L’urgence face à l’ingérence présumée de la Fédération de Russie a poussé les juges roumains à sauter des procédures et à contourner la transparence pour sauver la démocratie roumaine, disent les experts.
La décision de la Cour constitutionnelle roumaine d’annuler les élections présidentielles était inhabituelle et sans précédent, ont déclaré à L’Observatoire de l’Europe deux experts à propos de la décision de la semaine dernière.
La Cour constitutionnelle a annulé les élections vendredi après qu’une mine de renseignements déclassifiés ait affirmé que la Russie avait organisé une campagne tentaculaire sur les réseaux sociaux pour promouvoir Georgescu.
Les juges constitutionnels ont fait volte-face sur la question. Le 5 décembre, le tribunal a annoncé qu’il envisagerait d’annuler le premier tour de l’élection présidentielle du 8 décembre, au lendemain de la tenue prévue du second tour. Mais un jour plus tard, le tribunal a décidé d’annuler ce second tour.
Ioan Stanomir, constitutionnaliste et professeur à l’Université de Bucarest, a déclaré que ce n’était jamais une bonne idée de planifier une décision après le second tour. « Si le vainqueur était Georgescu, cela aurait signifié une violation du droit de vote dont jouissent tous les Roumains », selon Stanomir.

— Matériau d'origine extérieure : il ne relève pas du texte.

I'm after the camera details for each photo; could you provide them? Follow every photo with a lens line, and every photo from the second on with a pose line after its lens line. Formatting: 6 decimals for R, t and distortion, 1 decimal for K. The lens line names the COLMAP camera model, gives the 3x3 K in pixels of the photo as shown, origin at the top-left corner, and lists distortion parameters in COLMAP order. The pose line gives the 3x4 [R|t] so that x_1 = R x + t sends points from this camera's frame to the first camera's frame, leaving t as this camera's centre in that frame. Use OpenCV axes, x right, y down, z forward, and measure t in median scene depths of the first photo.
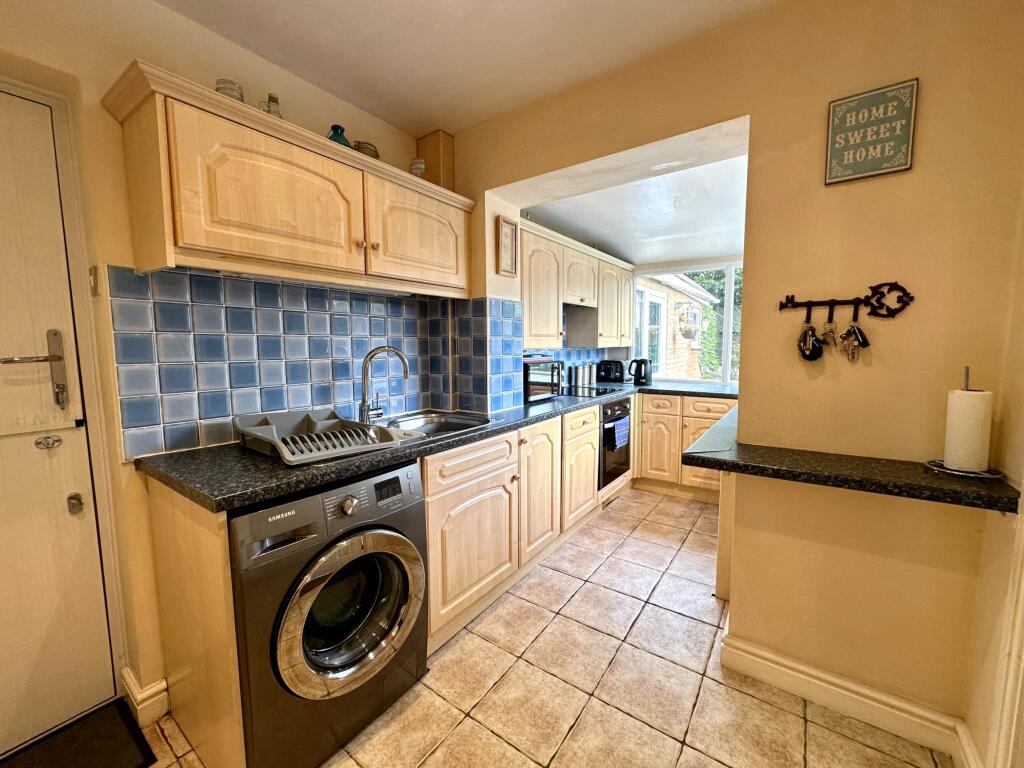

Il est également « plutôt inhabituel » qu’un tribunal annule des élections sans donner suite à une quelconque plainte officielle, selon Stanomir.
La Cour constitutionnelle a agi d’office dans cette affaire et, bien que des plaintes aient été déposées auprès d’elle par des ONG, aucun organisme public n’a déposé de plainte auprès de la Cour.
Stanomir a déclaré que la Cour constitutionnelle est le seul organe en Roumanie capable de superviser et d’annuler une élection présidentielle, et que son verdict sur ces questions est définitif.
« Cela ressemble à une interprétation très audacieuse des pouvoirs (de la Cour) ; c’est entièrement nouveau », a déclaré Jan Wouters, professeur de politique européenne à l’Université catholique de Louvain, à propos de la décision d’office du tribunal d’annuler les élections.
Wouters a déclaré que dans de nombreux pays, les décisions sur la probité des élections seraient prises par une commission électorale et que, bien qu’une telle autorité existe, ses pouvoirs se limitent davantage aux questions de procédure, de logistique et d’organisation des élections. vu quelque chose de ce genre-là ».
Stanomir a déclaré que la Cour avait pris la décision de bonne foi et pour défendre la démocratie, mais il a ajouté : « À mon humble avis, le pire ennemi de la Cour constitutionnelle est son propre manque de légitimité et de crédibilité aux yeux de nombreux Roumains. »
Transparence et responsabilité du système judiciaire et de la Cour constitutionnelle
« La Cour constitutionnelle regorge de personnes nommées par des politiciens », selon Stanomir, qui a déclaré que la légitimité de telles décisions serait renforcée par l’indépendance de la Cour.
« Lorsque vous agissez comme si vous aviez un maître politique, le degré de légitimité diminue et toute diminution de légitimité vous empêche d’être le gardien de la Constitution comme vous devriez l’être », a-t-il déclaré, ajoutant que dans ce cas, la faiblesse du système judiciaire porte atteinte à la légitimité de ses actions.
Le tribunal a cité l’utilisation illégale des technologies numériques, notamment l’intelligence artificielle, ainsi que des sources de financement non déclarées. Sans nommer Georgescu, le tribunal a déclaré qu’un candidat avait bénéficié d’un « traitement préférentiel » sur les plateformes de médias sociaux, faussant la volonté exprimée par les électeurs.
Si le tribunal intervient deux jours avant la fin du processus électoral – alors que la diaspora roumaine continue de voter à l’étranger – « il faudra être parfaitement clair sur les raisons », a-t-il déclaré.
Pour cette raison, Stanomir a déclaré que les juges auraient dû exposer plus explicitement la nature des soupçons d’ingérence étrangère de la Russie.
«Nous ne savons pas dans quelle mesure les informations communiquées au tribunal étaient réellement d’une ampleur telle qu’elles justifiaient l’annulation des élections. Ils n’ont donné aucun détail sur ce qui était divulgué dans ces documents. Ils ont simplement parlé en termes abstraits », a-t-il déclaré, ajoutant que « dans le feu de l’action, ils ont négligé d’être très clairs, très directs, très précis et très convaincants ».